Costello always keeps a mental note of any errors or near misses she encounters while precepting in her ED. "I make a point to review these, to help nurses learn from previous mistakes," she says. She incorporates these mistakes in practice scenarios during skills days and when reviewing competencies.
All errors and near misses are reviewed by the hospital's Nursing Shared Governance Practice Council. However, Costello says, "by no means do all nurses get the benefit of these reviews." For this reason, ED departmental errors and misses are always reviewed at staff meetings. "This is sometimes done anonymously, and sometimes the staff member gives a verbal synopsis of the event," she says.
"Minimizing errors in mediations and treatment of pediatrics cannot be overemphasized," says Costello.
During a staff meeting for ED nurses, a pediatric intensivist from the medical center where most patients are transferred discussed recent cases of pediatric seizures, fevers in infants 0-60 days old, status asthmaticus, and pediatric head injuries. Some of these involved ED nursing near-misses.
The ED nurses had a lot of questions for the intensivist, mostly regarding fever and status asthmaticus.
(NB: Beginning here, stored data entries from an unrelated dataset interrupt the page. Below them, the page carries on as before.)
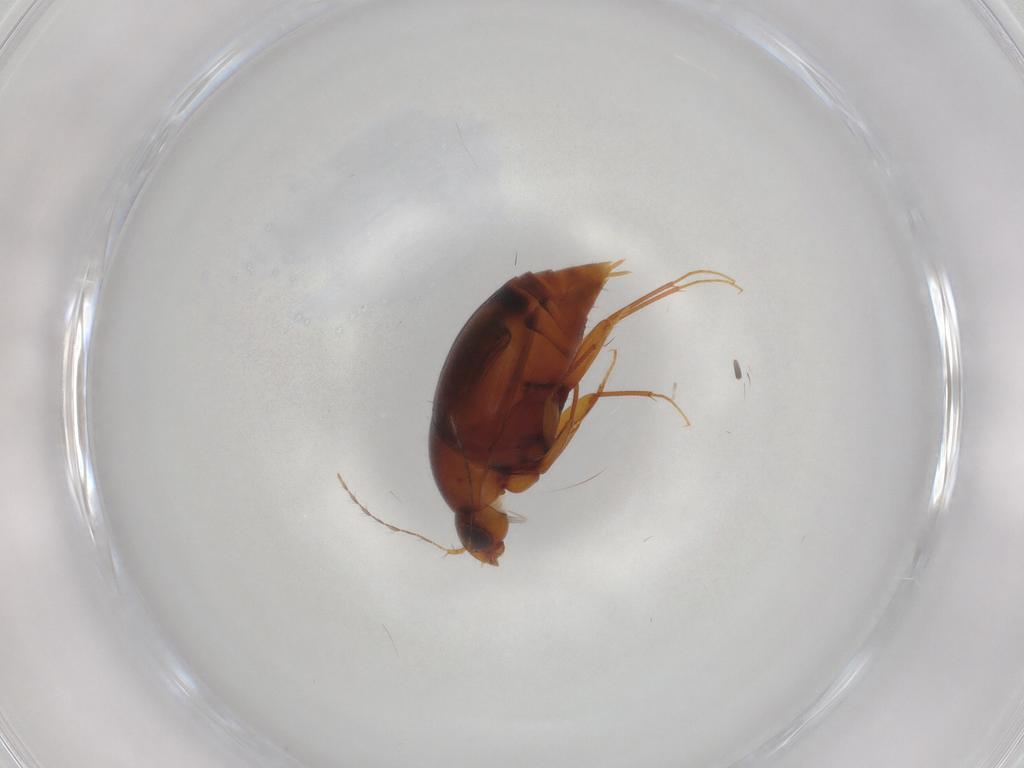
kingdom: Animalia
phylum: Arthropoda
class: Insecta
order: Coleoptera
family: Staphylinidae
Algorithms for these conditions were provided, which were added to the ED's pediatric code cart reference book. "This was incredibly helpful to the staff," says Costello. "He mostly pointed out how well the patients were cared for in advance of the transfer."
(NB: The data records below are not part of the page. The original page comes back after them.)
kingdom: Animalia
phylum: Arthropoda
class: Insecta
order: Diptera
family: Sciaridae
The case review also pointed out practices that needed improvement, however. For example, an underdose of a stabilizing medication was given to a patient. This underdose happened because of a misunderstanding of a verbal order given by a physician who was on the phone arranging the transfer.
"We were able to discuss the importance of closed-loop communication," says Costello. "Another thing that was brought up, that we did not necessarily think about at the time, was that the child had been ill," Costello says. "We should have considered H1N1 precautions."